[Opening Extracted material section]
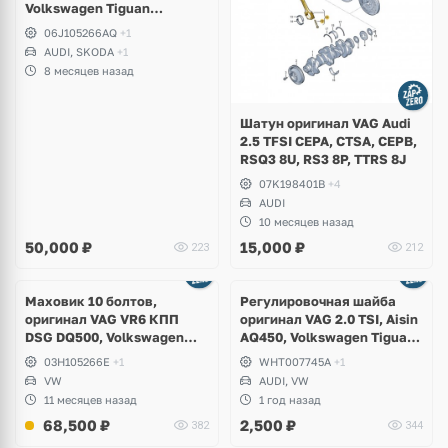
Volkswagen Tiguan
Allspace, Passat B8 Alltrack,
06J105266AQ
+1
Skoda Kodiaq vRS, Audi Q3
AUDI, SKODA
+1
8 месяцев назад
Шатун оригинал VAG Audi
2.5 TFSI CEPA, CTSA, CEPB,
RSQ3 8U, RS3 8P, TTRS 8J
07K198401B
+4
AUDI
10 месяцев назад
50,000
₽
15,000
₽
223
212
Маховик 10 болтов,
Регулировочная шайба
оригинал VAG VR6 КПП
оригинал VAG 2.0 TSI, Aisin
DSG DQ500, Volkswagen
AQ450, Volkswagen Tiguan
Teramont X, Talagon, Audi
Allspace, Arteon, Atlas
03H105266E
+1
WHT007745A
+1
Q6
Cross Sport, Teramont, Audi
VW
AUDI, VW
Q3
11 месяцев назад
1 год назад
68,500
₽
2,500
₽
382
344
[Closing Extracted material section]
[Opening Extracted material section]
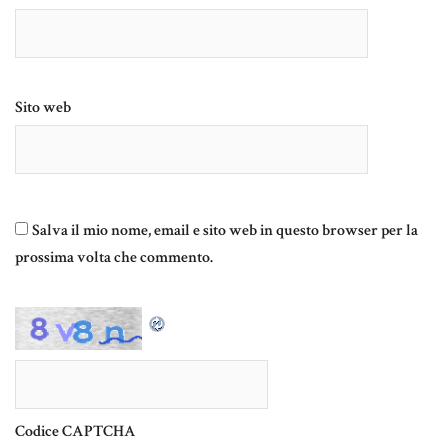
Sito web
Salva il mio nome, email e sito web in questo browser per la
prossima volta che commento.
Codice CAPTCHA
[Closing Extracted material section]
Directive: In the data above, find each line where the string "Teramont" appears, then copy it.

Answer below:
Teramont X, Talagon, Audi
Cross Sport, Teramont, Audi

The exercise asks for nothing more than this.